MONUMENTOS

Secuencia de la derribada estatua al Soldado Desconocido en el Monumento de la Plaza Baquedano, Santiago. Imágenes tomadas de INFOBAE.

Desde la cultura grecolatina viene la tradición de levantar monumentos a figuras señeras de la sociedad. Como la historia humana no es angélica, sino terrena, hay monumentos muy merecidos y otros impuestos por las circunstancias políticas.

En la sociedad chilena hay unos cuantos cuyo consenso histórico, ampliamente mayoritario, los ha convertido en referentes de la identidad nacional. Desde luego, que puede haber algunos discutibles. Sin embargo, cualquiera reflexión en torno a estas esculturas que, casi siempre son obras de artistas de renombre, debe hacerse en el marco de la serenidad propia de una sociedad civilizada. Agraviar monumentos con escrituras de extrema vulgaridad y, más aún, derribarlas en actos francamente repudiables, no hacen más que ensuciar manifestaciones cuyos propósitos pueden contar con un amplio respaldo ciudadano.
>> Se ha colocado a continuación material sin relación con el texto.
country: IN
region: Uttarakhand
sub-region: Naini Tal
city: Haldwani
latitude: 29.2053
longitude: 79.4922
Hemos visto con estupor cómo se ha derribado un monumento a Pedro de Valdivia por grupos que se concertaron para su fechoría hablando en español, la lengua que Valdivia nos legó como el lado luminoso de la Conquista que, como todo proceso de expansión imperial, no estuvo exento de abusos. Neruda, que algo sabía de historia, sintetizó lo esencial de ese proceso en una frase genial: “Se llevaron el oro pero nos dejaron el oro, las palabras”. Gracias a la Conquista, nos incorporamos a lo más avanzado de la civilización universal con una lengua que poseía una literatura tan magnífica como la que nos ofrece el Quijote de Cervantes.
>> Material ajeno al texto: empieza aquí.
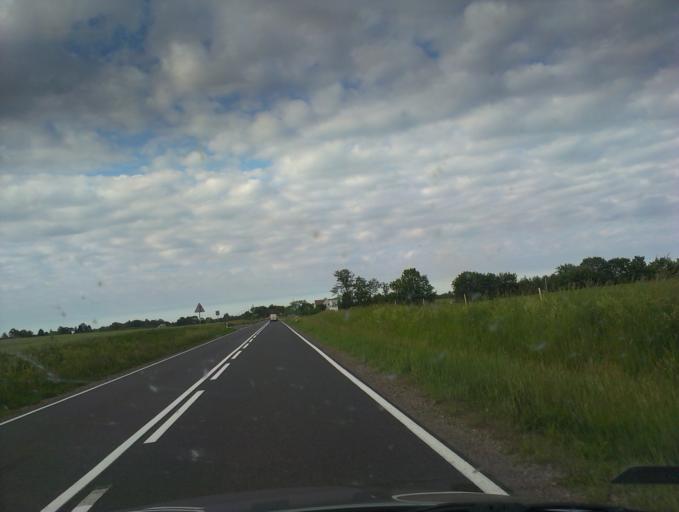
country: PL
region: West Pomeranian Voivodeship
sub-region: Powiat szczecinecki
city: Szczecinek
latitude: 53.6737
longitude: 16.6815
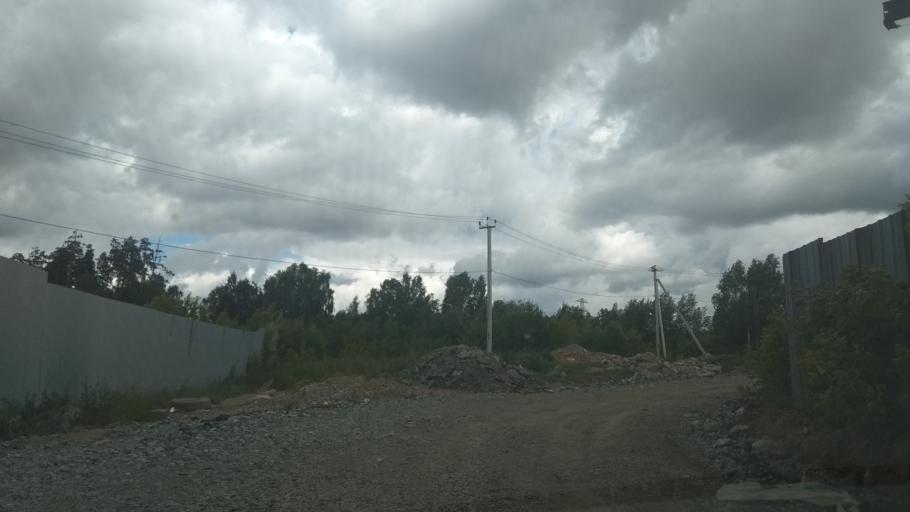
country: RU
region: Sverdlovsk
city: Verkhnyaya Pyshma
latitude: 56.9187
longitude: 60.5708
En muchos países del mundo existe el monumento al soldado desconocido en memoria de esos muchachos del mundo popular que murieron en guerras que nunca buscaron, pero que los procesos históricos les impusieron y que, con el corazón abierto, se la jugaron por su patria. Eran hijos del pueblo a los cuales la historia oficial quiso reconocer junto a los héroes mayores que nunca pelearon solos. Por eso, derribar con un lazo al soldado desconocido de la Plaza Italia, constituye un agravio a la nación y una prueba concluyente de la escasa civilidad de quienes creen que el lenguaje de las piedras y de los rallados vulgares pueden ser estandartes de nobles causas.

Alejandro Witker. Historiador.

Publicado en diarios La Discusión (13-XI-2019) y Crónica Chillán (13-XI-2019).